La creciente captura corporativa de los alimentos debe ser causa de preocupación universal. Si no le ponemos límites, nos aguarda un triste futuro en el que un puñado de grandes empresas controlarán lo que comemos y la forma en que se produce. Un buen ejemplo del peligro es el creciente consumo de productos comestibles ultraprocesados, importante factor de la pandemia de obesidad, diabetes tipo 2 y enfermedades relacionadas.

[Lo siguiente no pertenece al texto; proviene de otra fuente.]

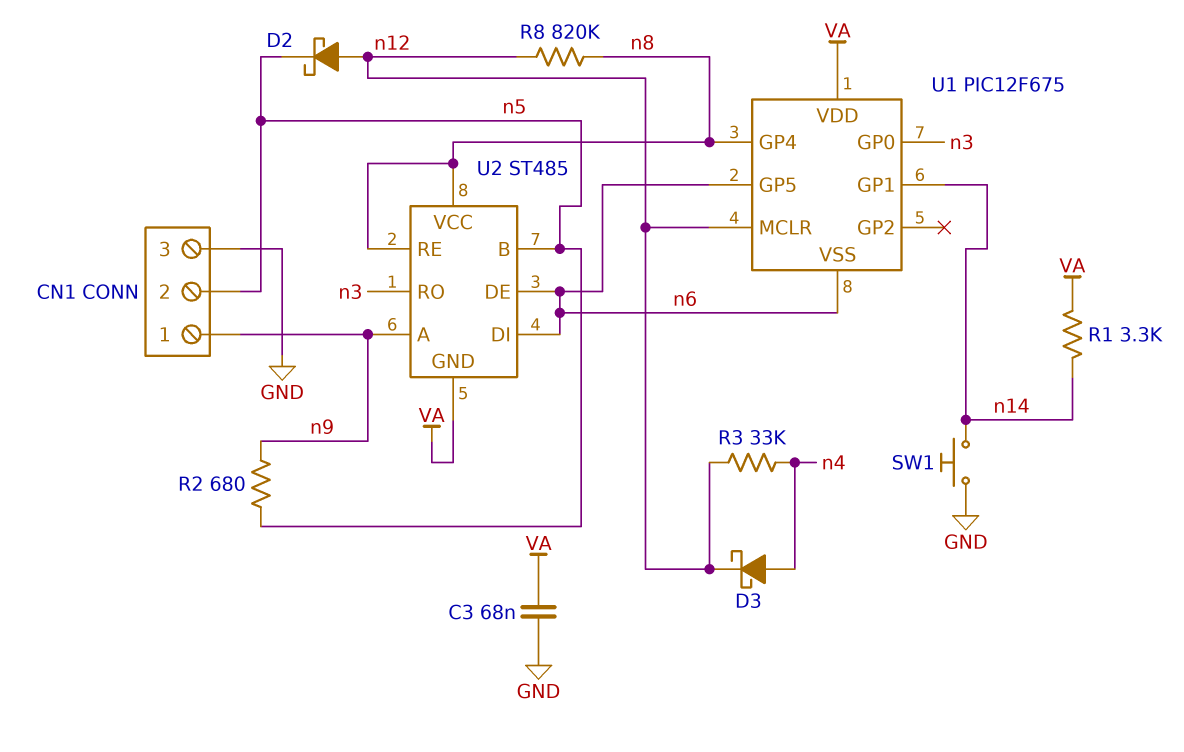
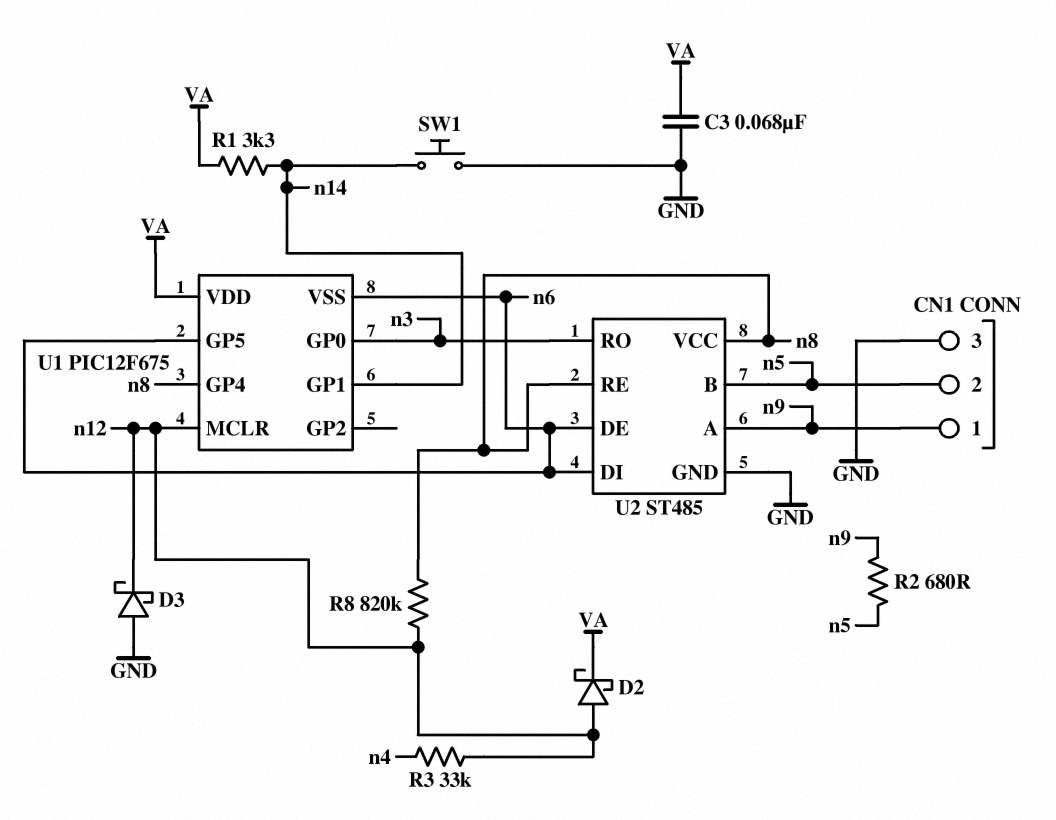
D2: schottky (A n12, K n5) -> schottky (A n12, K VA)
D3: schottky (A n4, K n12) -> schottky (A GND, K n12)
U2 pin GND: VA -> GND

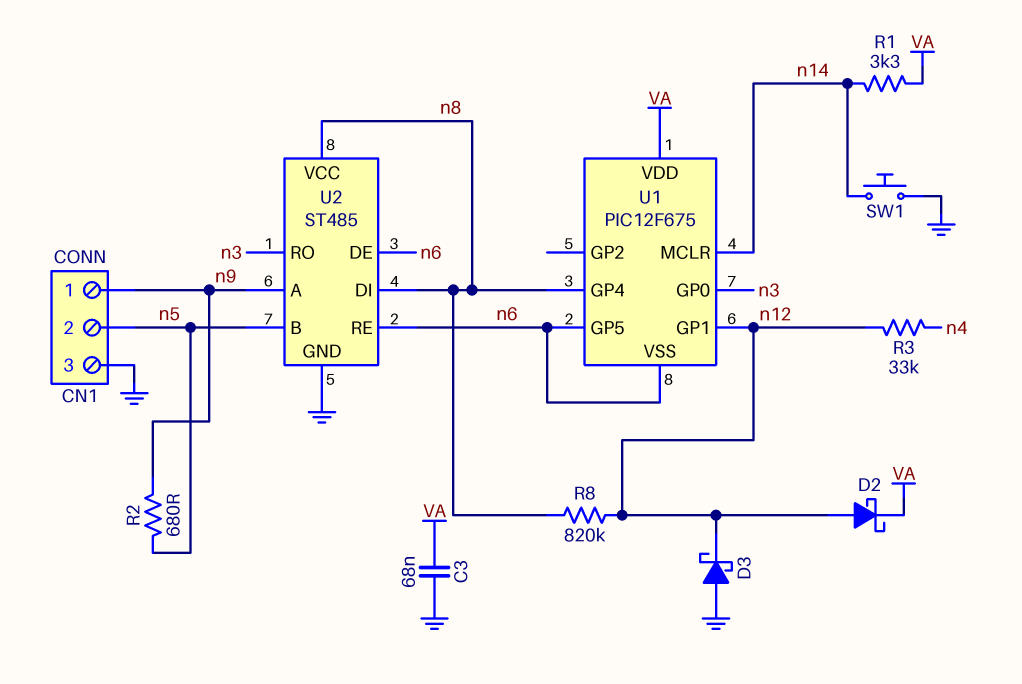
U1 pin GP1: n14 -> n12
U1 pin MCLR: n12 -> n14
U2 pin DI: n6 -> n8
U2 pin RE: n8 -> n6

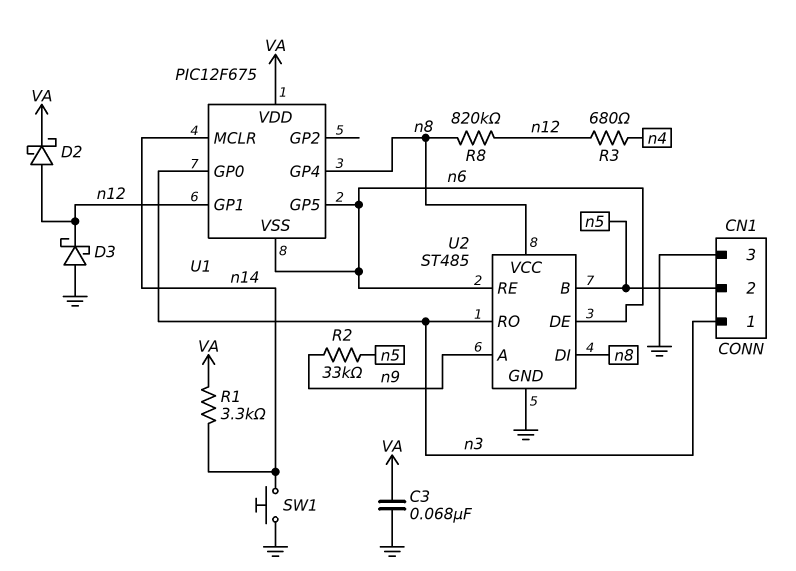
CN1 pin 1: n9 -> n3
R2: 680 (n5, n9) -> 33k (n5, n9)
R3: 33k (n4, n12) -> 680 (n4, n12)

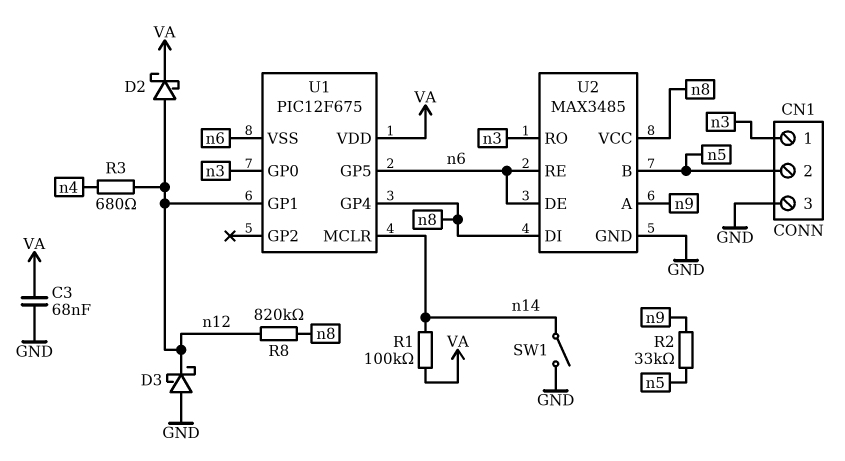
R1: 3.3k (VA, n14) -> 100k (VA, n14)
SW1: button (GND, n14) -> switch (GND, n14)
U2: ST485 -> MAX3485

Esta captura corporativa es reflejo de la creencia en que las grandes agroempresas son esenciales para la provisión de alimentos; que tienen intereses alineados con los de la gente y están mejor preparadas que los gobiernos y que la sociedad civil para definir las reglas y políticas de las que dependerán nuestros sistemas alimentarios. Permite a las corporaciones aumentar su control sobre la tierra, el agua y las pesquerías, practicar un cuasimonopolio de las semillas comerciales y hacer uso intensivo de pesticidas y fertilizantes químicos sin tener en cuenta (y mucho menos resolver) los perjuicios derivados. Dejar que este punto de vista siga dominando importantes foros internacionales como la Cumbre sobre Sistemas Alimentarios de la ONU debilitará todavía más la democracia y la autodeterminación.

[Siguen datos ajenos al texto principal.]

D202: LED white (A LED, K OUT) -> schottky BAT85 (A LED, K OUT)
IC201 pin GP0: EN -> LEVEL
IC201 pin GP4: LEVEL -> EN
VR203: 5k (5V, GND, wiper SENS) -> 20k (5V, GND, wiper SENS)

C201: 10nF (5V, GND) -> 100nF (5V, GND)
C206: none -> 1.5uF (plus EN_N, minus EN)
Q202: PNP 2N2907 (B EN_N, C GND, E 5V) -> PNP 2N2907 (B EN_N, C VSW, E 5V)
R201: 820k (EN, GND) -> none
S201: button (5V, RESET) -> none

Tomemos el caso de los pesticidas. A pesar del daño que causan (que incluye envenenamiento de trabajadores agrícolas y comunidades rurales, aumento de la contaminación y pérdida de biodiversidad del suelo), su uso ha crecido enormemente en las últimas décadas. Los fabricantes llevan adelante intensas campañas de comercialización, niegan la magnitud del daño que causan e insisten en que son seguros si se los usa en forma correcta. También aseguran que son imprescindibles para satisfacer las necesidades alimentarias de una población en aumento, sobre todo en el contexto del cambio climático.

Un buen ejemplo es Brasil. Entre marzo de 2020 y mayo de 2021, el gobierno otorgó exenciones fiscales a los pesticidas comerciales y aprobó 613 productos nuevos (aunque el país ya estaba a la vanguardia mundial en uso de pesticidas). El presidente Jair Bolsonaro quiere aumentar la producción industrial de bienes agrícolas exportables, a pesar de las consecuencias letales que esto tendrá sobre los ecosistemas y el pueblo de Brasil.

Las corporaciones transnacionales tampoco salvarán a los colombianos que protestan contra el hambre y la malnutrición. Lo que necesita esta gente es un gobierno capaz de cobrar impuestos como es debido a las grandes empresas, para generar ingresos que permitan sostener una sólida red de seguridad social, y decidido a revertir la desigualdad extrema en el acceso a la tierra, que perjudica a campesinos, afrodescendientes y pueblos indígenas.

En vez de esperar que las multinacionales resuelvan la creciente crisis del hambre y la malnutrición, la ONU y los gobiernos nacionales deben poner fin a la captura corporativa de los alimentos y promover una transición a la agroecología. Y deben comenzar por asegurar que esas empresas paguen los impuestos que les corresponden y rindan cuentas de las consecuencias de sus actividades sobre el medioambiente y los derechos humanos.

En 1948, la ONU declaró que la alimentación es un derecho humano. Lamentablemente, la cumbre de la ONU será un ámbito más propicio a dar sostén a las ganancias corporativas que esperanza a cientos de millones de personas hambrientas.